Rubenstein v HSBC: What constitutes advice, and foreseeability of loss
UPDATE 25 September 2012: The Court of Appeal has overturned the first instance decision discussed below. The Court of Appeal found that the loss suffered by Mr Rubenstein was reasonably foreseeable; he had expressly stated that he wanted to avoid any risk of loss of capital, but the product sold by HSBC (the AIG bond) was a product on which capital could be lost through market movements. So the loss was of a type that was in the reasonable contemplation of the parties and, contrary to the first instance decision, not too remote.
In short: HSBC were advising Mr Rubenstein; their instruction was that there was to be no risk to the capital invested; it was reasonable foreseeable that there could be capital loss on the AIG bond; so HSBC were in breach of duty and negligent in their advice. More discussion of the Court of Appeal decision in this Taylor Wessing note. And a good summary from Littleton Chambers here.
First instance decision
Mr Rubenstein sold his house in 2005. He wanted to safeguard the sale proceeds whilst he and his wife looked for a new property. Initially, he intended to place the monies into a conventional deposit account. But, following the advice of an HSBC financial adviser, the monies were placed into an AIG “Premier Access Bond”. In correspondence, Mr Rubenstein told the HSBC adviser that “we can’t afford to accept any risk in the investment of the principal sum”. The adviser replied, “we view this investment as the same as cash deposit in one of our accounts”.
A substantial amount of the principal was lost in the collapse of AIG. Mr Rubenstein took proceedings against HSBC on the basis that he had been incorrectly advised, in breach of the Financial Services Authority Conduct of Business Rules. The High Court judgment is here.
“Execution-only”, or advice?
As the judge observed, the “issue, in a nutshell, is whether the transaction was an “execution-only” one, or an advisory one”. HSBC’s contention was that it had simply been executing Mr Rubenstein’s instructions, and so its actions were not governed by the statutory and regulatory regime governing the conduct of investment business. But if HSBC had been advising Mr Rubenstein and that advice has caused the loss, then the bank would have to compensate Mr Rubenstein.

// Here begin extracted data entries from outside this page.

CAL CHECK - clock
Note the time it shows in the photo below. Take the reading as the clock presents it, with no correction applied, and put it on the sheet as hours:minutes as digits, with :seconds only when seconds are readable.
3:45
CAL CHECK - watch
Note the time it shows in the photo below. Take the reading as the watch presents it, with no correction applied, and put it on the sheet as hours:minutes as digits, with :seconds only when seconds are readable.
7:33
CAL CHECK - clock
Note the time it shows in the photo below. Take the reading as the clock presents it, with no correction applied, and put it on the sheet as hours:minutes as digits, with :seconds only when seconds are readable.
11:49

On the facts, the judge found that HSBC had been giving investment advice and, in doing so, formulated a broad test for distinguishing between an advice and an execution-only service:
“The key to the giving of advice is that the information is either accompanied by a comment or value judgment on the relevance of that information to the client’s investment decision, or is itself the product of a process of selection involving a value judgment so that the information will tend to influence the decision of the recipient. In both these scenarios the information acquires the character of a recommendation.”

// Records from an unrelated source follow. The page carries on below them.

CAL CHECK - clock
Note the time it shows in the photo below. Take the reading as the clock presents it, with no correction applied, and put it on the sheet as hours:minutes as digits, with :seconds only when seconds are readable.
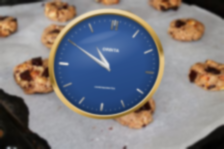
10:50
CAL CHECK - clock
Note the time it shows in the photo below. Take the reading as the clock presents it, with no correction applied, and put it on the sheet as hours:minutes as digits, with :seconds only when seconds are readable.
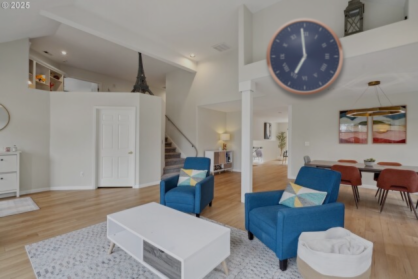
6:59
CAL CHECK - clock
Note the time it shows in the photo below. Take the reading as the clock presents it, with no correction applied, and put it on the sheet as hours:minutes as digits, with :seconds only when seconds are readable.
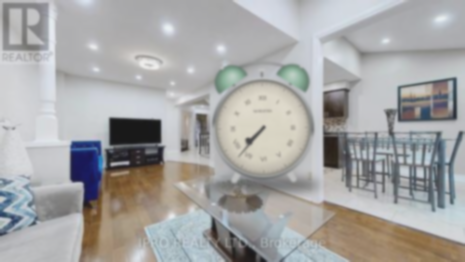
7:37
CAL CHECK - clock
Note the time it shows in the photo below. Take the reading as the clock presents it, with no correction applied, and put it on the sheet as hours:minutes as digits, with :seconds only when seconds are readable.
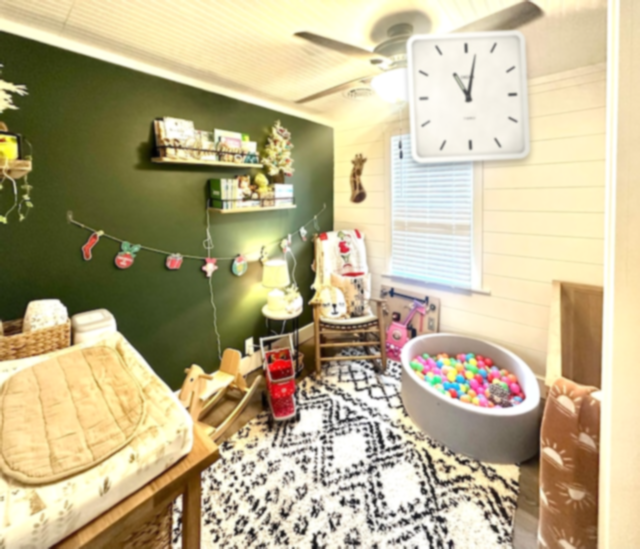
11:02
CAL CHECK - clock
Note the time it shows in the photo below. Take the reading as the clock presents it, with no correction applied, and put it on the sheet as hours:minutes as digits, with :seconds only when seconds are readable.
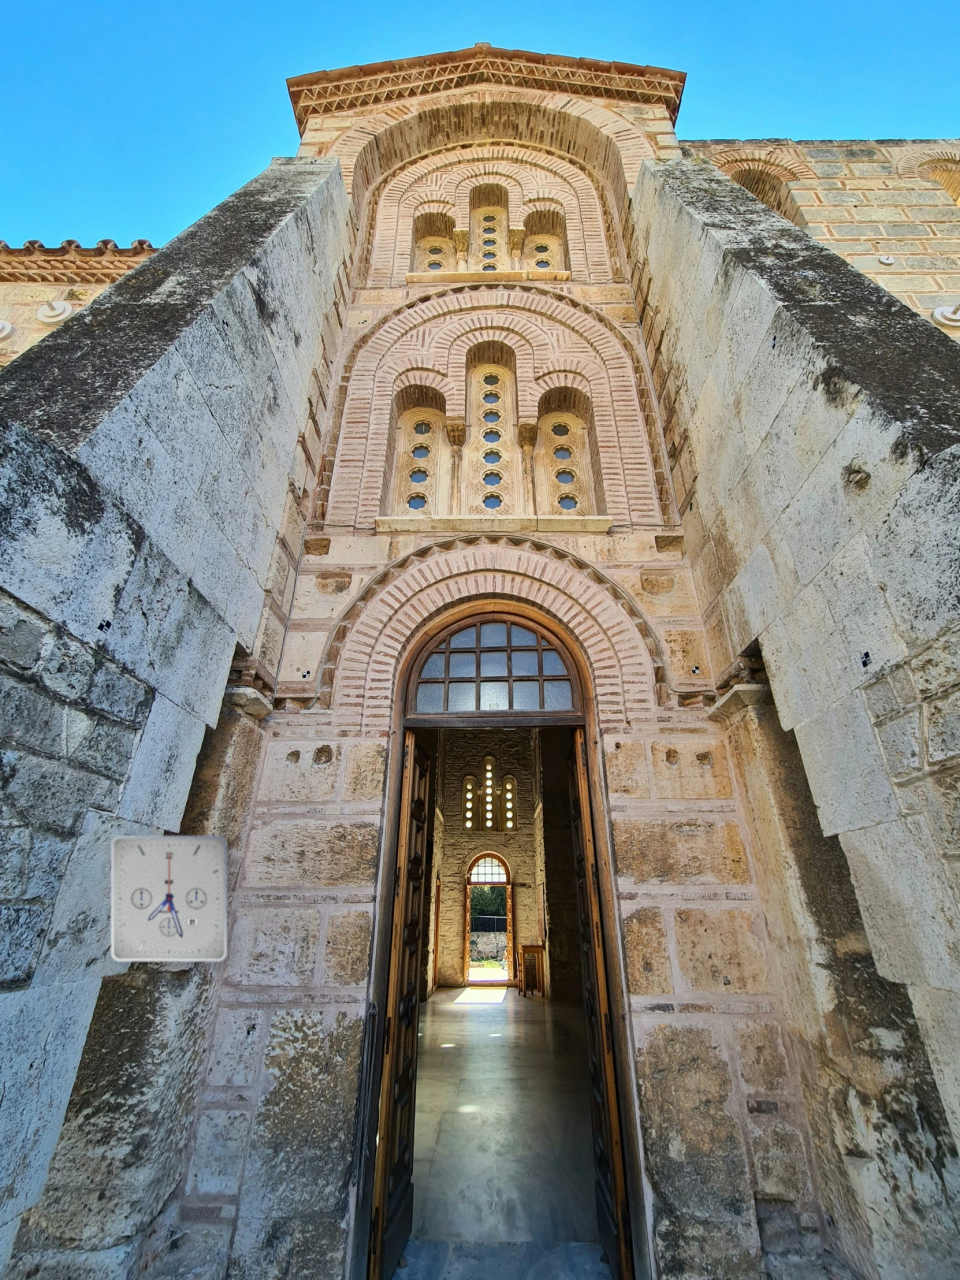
7:27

The test is an objective one; it is irrelevant whether the adviser or Mr Rubenstein thought he was providing only information or whether Mr Rubenstein thought he was being given advice:
“The question is whether an impartial observer, having due regard to the regulatory regime and guidance, and to what passed between the parties, would conclude that advice had been given. Adopting that approach, I am in no doubt that [HSBC] gave advice to Mr Rubenstein.”

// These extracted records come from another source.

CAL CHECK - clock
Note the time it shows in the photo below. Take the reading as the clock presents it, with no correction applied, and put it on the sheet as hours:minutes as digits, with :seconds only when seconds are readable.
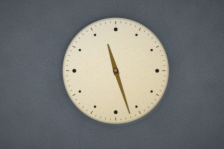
11:27
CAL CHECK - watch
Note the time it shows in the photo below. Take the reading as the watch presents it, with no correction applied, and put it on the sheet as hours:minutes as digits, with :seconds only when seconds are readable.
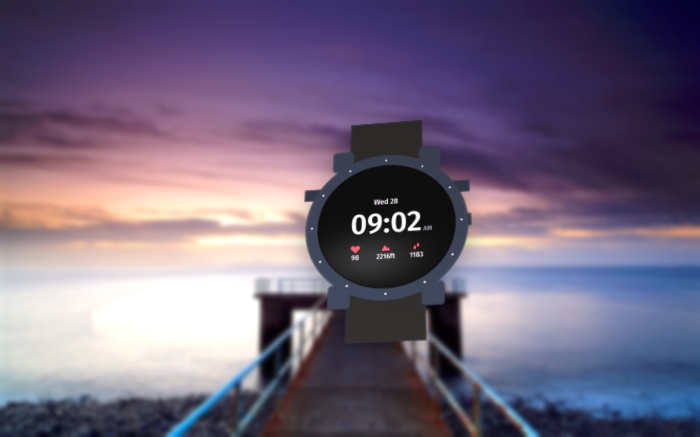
9:02
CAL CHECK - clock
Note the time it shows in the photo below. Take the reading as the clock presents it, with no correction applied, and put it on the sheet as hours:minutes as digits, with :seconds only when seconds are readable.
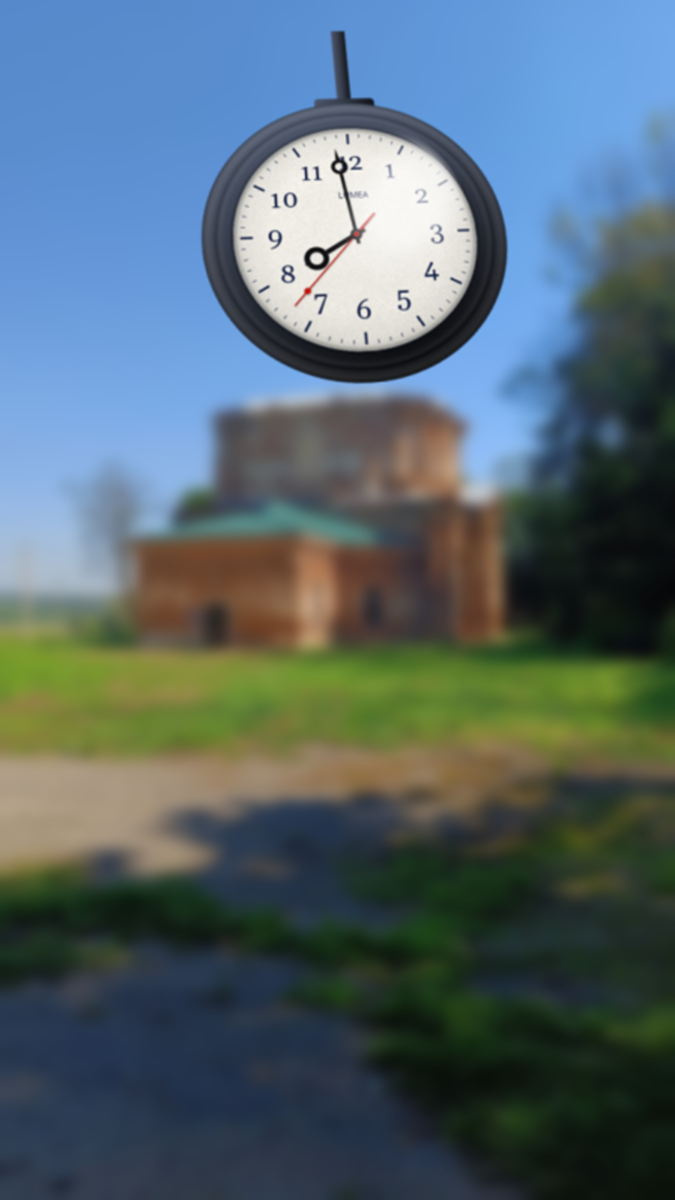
7:58:37
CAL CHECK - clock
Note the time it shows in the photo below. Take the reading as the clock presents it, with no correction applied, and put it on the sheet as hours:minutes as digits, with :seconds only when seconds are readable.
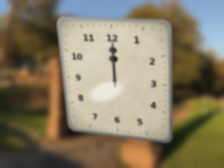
12:00
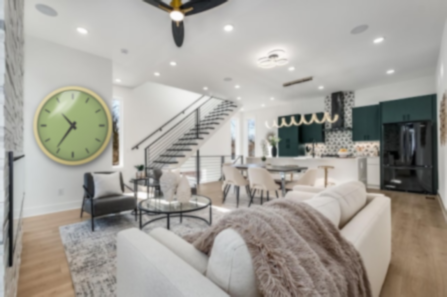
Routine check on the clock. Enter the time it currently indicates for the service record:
10:36
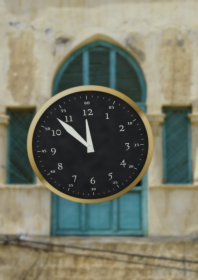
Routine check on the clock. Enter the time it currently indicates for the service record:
11:53
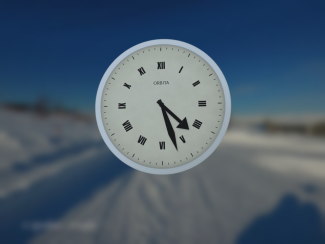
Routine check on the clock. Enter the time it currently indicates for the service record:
4:27
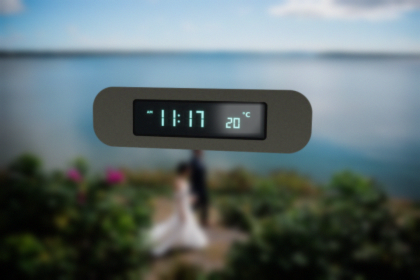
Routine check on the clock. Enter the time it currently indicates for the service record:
11:17
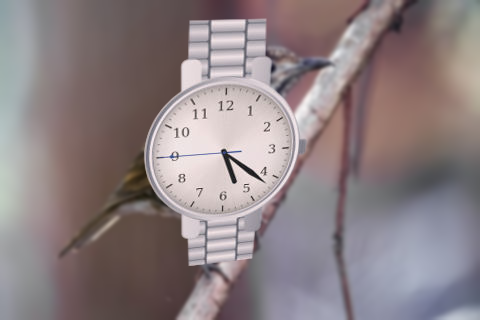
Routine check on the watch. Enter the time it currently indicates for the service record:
5:21:45
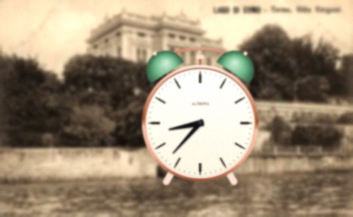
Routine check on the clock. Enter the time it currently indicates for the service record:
8:37
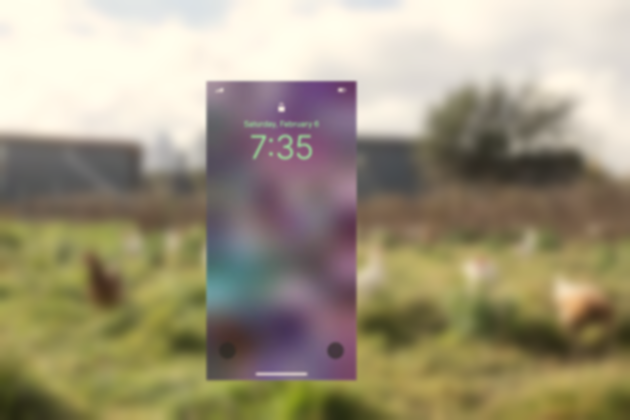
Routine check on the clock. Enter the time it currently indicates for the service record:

And that advice was found to be negligent, as the AIG bond could not be considered as being the same as a cash deposit with minimal risk to the principal sum.
But was the loss foreseeable?
However, Mr Rubenstein was awarded only nominal damages. The judge held that the negligent advice has not caused the caused. That loss, incurred because of the collapse of AIG, was not reasonably foreseeable. The judge agreed with HSBC’s counsel that:
“…the concept of a run on AIG was “so remote that no financial adviser would have been required to point it out as posing a risk to capital”. In my judgment [counsel] was right. What happened to the [AIG bond] on 15 September 2008 and the days following was wholly outside the contemplation of the bank or any competent financial adviser in September 2005.”
I find that the loss was not caused by any negligence on the part of [HSBC] in making the recommendation. I also find that the loss was not reasonably foreseeable by HSBC and is too remote in law to be recoverable as damages for breach of contract or in tort.”
In effect, the court held that the collapse of a major financial institution was not reasonably foreseeable in 2005. Presumably the court would reach a different conclusion on foreseeability with regard to advice given in 2011.